THOMAS HARDY - MISLED BY FAKE NEWS ON THE MAYOR OF CASTERBRIDGE
May 1st, 2020
Hardy’s 1886 novel The Mayor of Casterbridge centers around the theme of wife selling. He is often credited with writing the novel to highlight a contemporary social evil in the same way that Dickens campaigned against abuses such as child labour. In fact, though, Hardy innocently made the mistake that many subsequent commentators have made: failing to realise that many of the “sales” of wives covered up something else entirely.
In Hardy’s story, the young Michael Henchard, an alcoholic farm hand, gets drunk at the local fair and, in a rage, sells his wife for five guineas to a sailor. This mad impulse comes back to haunt him in later life when he is prosperous and becomes the eponymous mayor.
Hardy is said to have read reports in the local Dorset newspapers of such sales taking place and to have concluded that it was an abuse that should be stopped. In fact, such sales were a legal sham. When Hardy was writing, there was no way in which the ordinary man and woman could legally obtain a divorce. Divorce – though frowned on – was possible for the well-heeled. But for working class men and women who wished to end a relationship and live with other partners, there was no alternative but “living in sin”.
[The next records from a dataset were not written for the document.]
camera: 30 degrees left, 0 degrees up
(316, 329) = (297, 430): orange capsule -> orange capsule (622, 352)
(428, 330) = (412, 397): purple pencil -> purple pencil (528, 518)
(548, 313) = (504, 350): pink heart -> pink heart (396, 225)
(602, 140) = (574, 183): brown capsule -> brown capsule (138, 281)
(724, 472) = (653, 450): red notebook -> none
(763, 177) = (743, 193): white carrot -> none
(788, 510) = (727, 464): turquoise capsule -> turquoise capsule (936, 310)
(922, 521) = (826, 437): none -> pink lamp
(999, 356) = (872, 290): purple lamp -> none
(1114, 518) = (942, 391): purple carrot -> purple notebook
This obviously had ramifications for other issues such as inheritance and the legal status of their children. When a couple married in church, they married in the eyes of the law by virtue of signing a register. But if they chose to part and marry another, there was no such register, no piece of paper to witness their actions.
To get around this, couples who wished to divorce resorted to the ruse of going through the motions of a sale. The “buyer” would pay a sum of money – often a token amount such as one shilling or half-a-crown — and would get a signed receipt for the cash – legal proof of the transaction. The “seller” would get a signed and dated bill of sale. This was as close as the common man, or woman, could get to a legal document of the living arrangements they chose to make.
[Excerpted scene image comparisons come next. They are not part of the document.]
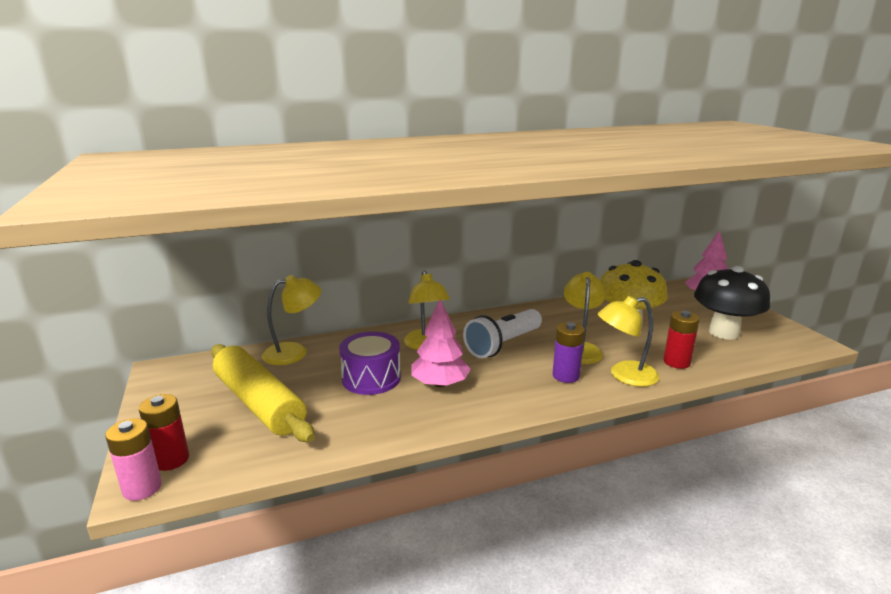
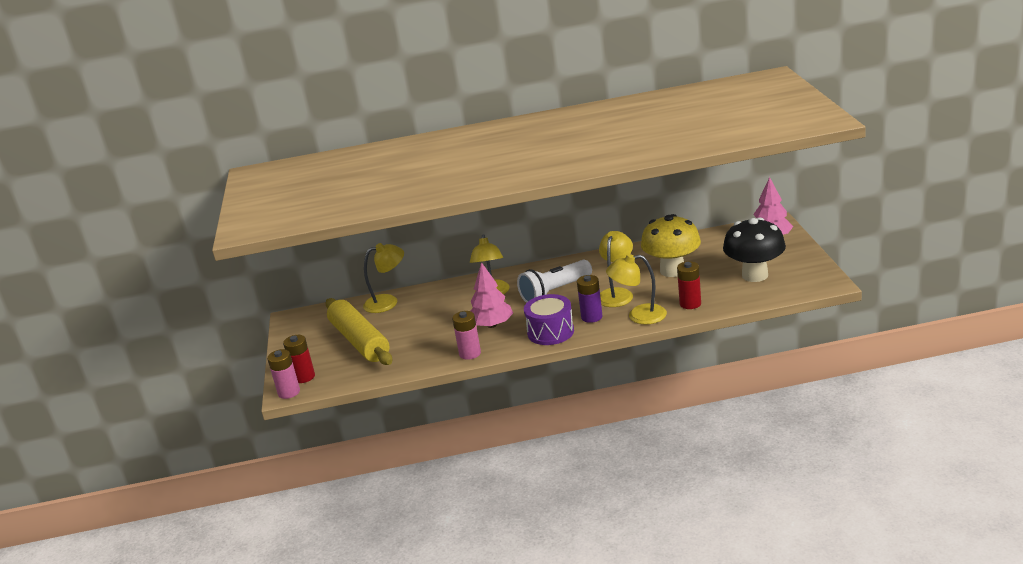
camera: 15 degrees right, 5 degrees up
(371, 378) = (442, 322): purple drum -> purple drum (550, 332)
(423, 424) = (470, 353): none -> pink battery

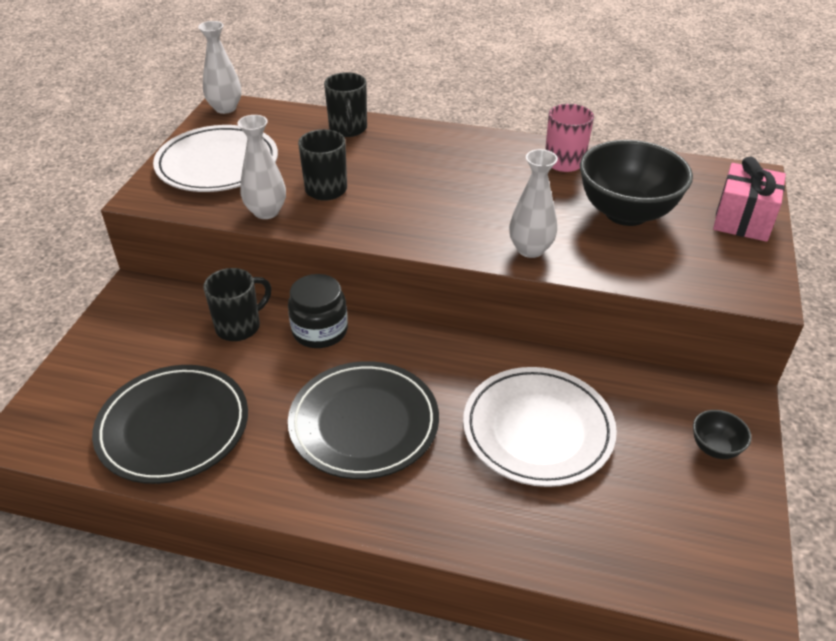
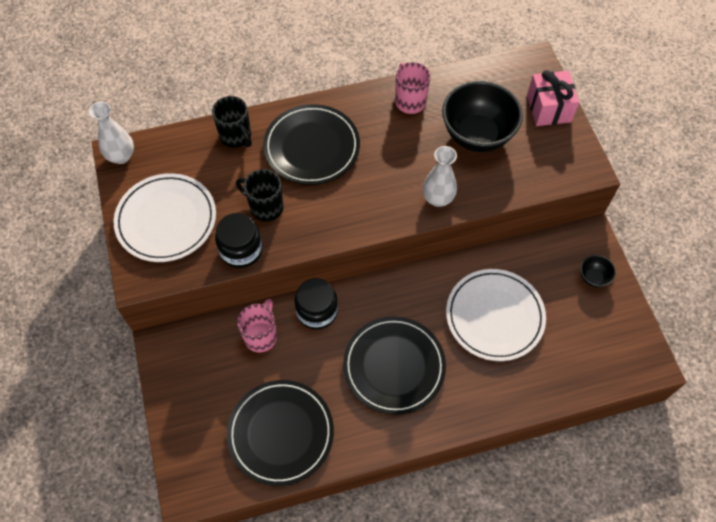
camera: 30 degrees left, 20 degrees up
(239, 326) = (261, 336): black mug -> pink mug
(266, 212) = (241, 250): white vase -> black jar
(419, 161) = (312, 147): none -> black plate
A similar legal charade took place in the buying and selling of property. Land is owned by the monarch and, until legal reforms in the nineteenth century, was held in the monarch’s name by a lord of the manor in return for services such as providing men at arms in time of war. Ordinary people rented their home, farm or smallholding from the lord of the manor in return for rent – often farm produce. There was no legal conveyancing of property. So if someone wished to buy another’s house or cottage they enacted a charade in which the buyer brought a “suit of ejectment” against the seller. The written judgement obtained from the court was the only form of title deed that was available to make the sale.
Enacting a legal charade of this kind was sometimes considered to be a risky business. What if the lord of the manor objected or, even worse, some royal official got wind of money changing hands?
To preserve their anonymity, the parties to such legal charades resorted to the use of pseudonyms – “John Doe” and “Richard Roe”.